Section du texte =>

>>

Gilets-jaunes : « Rien à voir… »

Ça m’amuse beaucoup que les médiacrates s’énervent contre la diversité du mouvement « qui amalgame des choses qui n’ont rien à voir »…

Les policiers qui se suicident et les d’jeuns à capuches, les religieux et les laïcards, les vieux paysans et les gamins intellos-précaires, les ouvriers et les artistes, les infirmières et les toubibs, les patrons de PME et leurs employé-es, les pauvres et les très pauvres et les moyens et les très moyens, les agents de la SNCF et les usagers, les actifs et les chômeurs, les écolos et les conducteurs, les rappeurs et les violonistes classique etc. Ont un refus commun.

Celui d’un libéralisme global et individualiste qui détruit tout. Cet ennemi du bien commun est le lobby des intérêts du 1%. Par un jeu de passe-passe (et la puissance de ce mêmes médias qui lui appartiennent) il se trouve au centre de tous les pouvoirs.

<<

Série de tâches =>
1. Reproduisez fidèlement, dans le texte sur les gilets jaunes, le passage qui s'ouvre sur les mots contenant « Ça m’amuse beaucoup » et se clôt sur « un refus commun. ».
2. Donnez la suite du texte sur le mouvement des gilets jaunes en reprenant après sa dernière phrase.
Les enregistrements n'interviennent en rien dans ce qui est demandé ici.

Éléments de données
>>

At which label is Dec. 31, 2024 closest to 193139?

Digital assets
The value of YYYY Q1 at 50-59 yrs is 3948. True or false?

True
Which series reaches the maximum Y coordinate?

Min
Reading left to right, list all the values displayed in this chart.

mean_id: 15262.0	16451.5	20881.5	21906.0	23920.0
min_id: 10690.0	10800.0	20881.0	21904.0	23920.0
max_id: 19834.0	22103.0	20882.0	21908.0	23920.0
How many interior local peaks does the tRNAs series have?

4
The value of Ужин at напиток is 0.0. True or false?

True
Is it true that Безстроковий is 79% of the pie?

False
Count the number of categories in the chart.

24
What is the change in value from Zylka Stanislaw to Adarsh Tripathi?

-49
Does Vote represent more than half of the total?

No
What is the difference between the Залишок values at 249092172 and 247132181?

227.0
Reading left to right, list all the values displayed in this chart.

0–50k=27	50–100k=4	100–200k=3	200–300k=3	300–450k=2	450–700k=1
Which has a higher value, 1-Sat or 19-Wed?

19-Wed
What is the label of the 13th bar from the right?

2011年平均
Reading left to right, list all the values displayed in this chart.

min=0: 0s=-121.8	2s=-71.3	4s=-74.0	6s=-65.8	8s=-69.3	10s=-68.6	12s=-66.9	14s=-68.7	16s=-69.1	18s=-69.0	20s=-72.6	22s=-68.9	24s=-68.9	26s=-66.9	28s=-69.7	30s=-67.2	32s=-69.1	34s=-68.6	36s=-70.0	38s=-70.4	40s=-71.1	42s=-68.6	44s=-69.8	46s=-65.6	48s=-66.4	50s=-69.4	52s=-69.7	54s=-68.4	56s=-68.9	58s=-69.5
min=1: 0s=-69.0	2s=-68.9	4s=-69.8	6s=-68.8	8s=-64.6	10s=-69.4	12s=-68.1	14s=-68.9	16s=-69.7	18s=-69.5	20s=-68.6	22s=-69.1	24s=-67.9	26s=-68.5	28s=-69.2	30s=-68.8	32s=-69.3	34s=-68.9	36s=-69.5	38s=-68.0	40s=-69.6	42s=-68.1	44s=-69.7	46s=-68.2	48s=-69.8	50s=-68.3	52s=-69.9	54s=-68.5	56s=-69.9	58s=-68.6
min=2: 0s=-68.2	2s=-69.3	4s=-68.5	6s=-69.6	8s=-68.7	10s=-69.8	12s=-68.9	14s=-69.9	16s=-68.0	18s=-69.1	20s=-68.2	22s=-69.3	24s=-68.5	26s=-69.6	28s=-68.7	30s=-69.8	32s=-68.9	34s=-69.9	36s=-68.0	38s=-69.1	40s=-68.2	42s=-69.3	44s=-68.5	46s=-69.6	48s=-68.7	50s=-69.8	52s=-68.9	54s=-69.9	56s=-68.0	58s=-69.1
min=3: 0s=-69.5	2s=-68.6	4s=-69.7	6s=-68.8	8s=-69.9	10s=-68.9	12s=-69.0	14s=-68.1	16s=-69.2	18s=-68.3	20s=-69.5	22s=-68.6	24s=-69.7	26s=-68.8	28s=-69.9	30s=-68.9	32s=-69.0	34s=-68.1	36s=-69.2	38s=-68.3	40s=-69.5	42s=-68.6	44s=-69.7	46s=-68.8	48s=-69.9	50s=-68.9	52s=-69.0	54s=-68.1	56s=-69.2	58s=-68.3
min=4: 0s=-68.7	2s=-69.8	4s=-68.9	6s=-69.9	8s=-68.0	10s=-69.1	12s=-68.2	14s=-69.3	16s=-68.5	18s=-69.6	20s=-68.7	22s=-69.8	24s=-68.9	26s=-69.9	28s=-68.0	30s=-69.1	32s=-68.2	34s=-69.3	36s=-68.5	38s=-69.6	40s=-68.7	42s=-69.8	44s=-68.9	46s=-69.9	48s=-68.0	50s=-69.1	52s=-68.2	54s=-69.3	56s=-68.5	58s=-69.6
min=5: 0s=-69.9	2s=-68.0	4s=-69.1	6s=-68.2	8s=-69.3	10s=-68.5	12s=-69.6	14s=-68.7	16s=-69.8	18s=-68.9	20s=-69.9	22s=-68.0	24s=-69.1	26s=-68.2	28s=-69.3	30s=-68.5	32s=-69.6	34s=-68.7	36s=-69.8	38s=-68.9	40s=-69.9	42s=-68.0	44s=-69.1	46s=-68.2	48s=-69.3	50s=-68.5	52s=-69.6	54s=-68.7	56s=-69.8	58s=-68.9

<<

Réponses par tâche =>
1.
Ça m’amuse beaucoup que les médiacrates s’énervent contre la diversité du mouvement « qui amalgame des choses qui n’ont rien à voir »…

Les policiers qui se suicident et les d’jeuns à capuches, les religieux et les laïcards, les vieux paysans et les gamins intellos-précaires, les ouvriers et les artistes, les infirmières et les toubibs, les patrons de PME et leurs employé-es, les pauvres et les très pauvres et les moyens et les très moyens, les agents de la SNCF et les usagers, les actifs et les chômeurs, les écolos et les conducteurs, les rappeurs et les violonistes classique etc. Ont un refus commun.

2.
Il est normal que tous convergent à le détruire, non ? On ne leur apprend pas à réfléchir parfois dans les écoles de journalisme ?

Amusant aussi comme la rhétorique des médias reste de narrer une prise d’otage des gilets-jaunes par des casseurs. Elements de langage pour ne pas reconnaitre qu’une part de la colère est devenue une émeute.

Tant les auteurs de ces sages litotes pour citoyens-enfants, savent qu’une émeute qui réussit s’appelle dans les cours d’histoire une révolution.